Andriy Melnyk. 1950s. Branch State Archive of the Foreign Intelligence Service of Ukraine



…We never thought that the victory of the Ukrainian cause would be easy. We did not wait idly for someone else, an outsider, to choose Ukraine’s freedom for us. We know that the Ukrainian State will not be the result of mere happy circumstances but that it will be built primarily by Ukrainian hands…
Andriy Melnyk
Andriy Melnyk was a Colonel of the Ukrainian People’s Republic Army, the second leader of the Organization of Ukrainian Nationalists (OUN) (1938–1964), and a fighter for Ukraine’s independence.
He was born on December 12, 1890, in Volya Yakubova, in the Lviv region. His father, Atanas Melnyk, was a literate person who worked on his farm. Andriy studied in the schools of Sambir and Drohobych, later in the Stryi gymnasium, and the Higher School of Agriculture in Vienna. As a child, he suffered from tuberculosis and underwent two surgeries.
At the beginning of World War I, he volunteered to join the Legion of the Ukrainian Sich Riflemen ranks, fighting on the Austro-Russian front as a corporal and lieutenant. During the battles for the mountain of Lysonia, he was wounded and captured by the Russian forces. He spent a year and a half in prisoner-of-war camps, including Tsaritsyn (now Volgograd), from where he escaped together with other members of the Legion of the Ukrainian Sich Riflemen at the beginning of 1918.
Melnyk was one of the leaders of the liberation struggles. During 1918–1921, he served as a kurin commander, regiment officer, chief of staff of the corps, division commander, and assistant commander of the corps of Sich Riflemen. Melnyk distinguished himself during the suppression of the Bolshevik uprising in Kyiv (January–February 1918) and the anti-Hetman uprising. From January 1919, he was the chief of staff of the Army of the Ukrainian National Republic. In December 1919, he was captured by the Poles and sent to an internment camp.

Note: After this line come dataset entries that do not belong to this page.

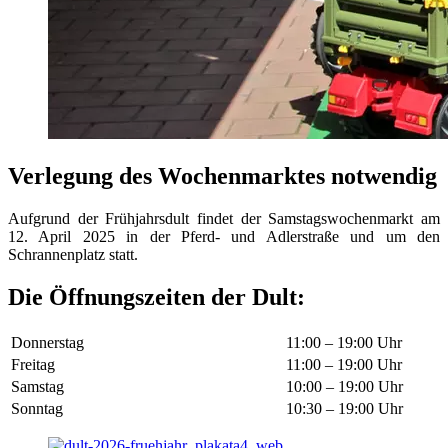
Verlegung des Wochenmarktes notwendig
Aufgrund der Frühjahrsdult findet der Samstagswochenmarkt am
12. April 2025 in der Pferd- und Adlerstraße und um den
Schrannenplatz statt.
Die Öffnungszeiten der Dult:
Donnerstag
11:00 – 19:00 Uhr
Freitag
11:00 – 19:00 Uhr
Samstag
10:00 – 19:00 Uhr
Sonntag
10:30 – 19:00 Uhr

In 1920, along with Yevhen Konovalets and other senior officers, he co-founded the Ukrainian Military Organization (Ukrainska viiskova orhanizatsiia—UVO), an underground organization of veterans of Ukrainian military formations aimed to continue the armed struggle for Ukraine’s independence. In 1924, he was arrested by the Polish police, together with other UVO members, and soon sentenced to five years in prison.
After his release, Melnyk continued public and underground activities. In 1929, he created the Organization of Ukrainian Nationalists (OUN), formed by merging UMO and student nationalist associations.
After the assassination of Yevhen Konovalets in May 1938, Melnyk headed the Provid (Leadership) of Ukrainian Nationalists. On May 23, 1939, his position was formally ratified on the Second Great Assembly of Ukrainian Nationalists in Rome. Due to a split in the OUN in early 1940 caused by tactical, ideological, and personal differences, he led the more moderate wing of the organization, known as OUN(m).
With the beginning of the German-Soviet war, he managed the OUN (m) activities in Ukrainian territories. From the end of July 1941, he was kept under house arrest by the Germans until he was imprisoned in Sachsenhausen concentration camp in 1944.
In the post-war years, he lived in Luxembourg. In 1947, the Third Great Assembly of OUN elected Andriy Melnyk as the lifetime Chairman of the OUN.
He created the Ukrainian National Council to unite representatives of various political parties and movements in the Ukrainian diaspora. In 1957, he proposed the idea of the World Congress of Ukrainians.
He died on November 1, 1964, in a hospital in Cologne (Germany). He was buried, according to his will, next to the grave of his wife, Sofia Fedak, at the Bonnvoie cemetery in Luxembourg.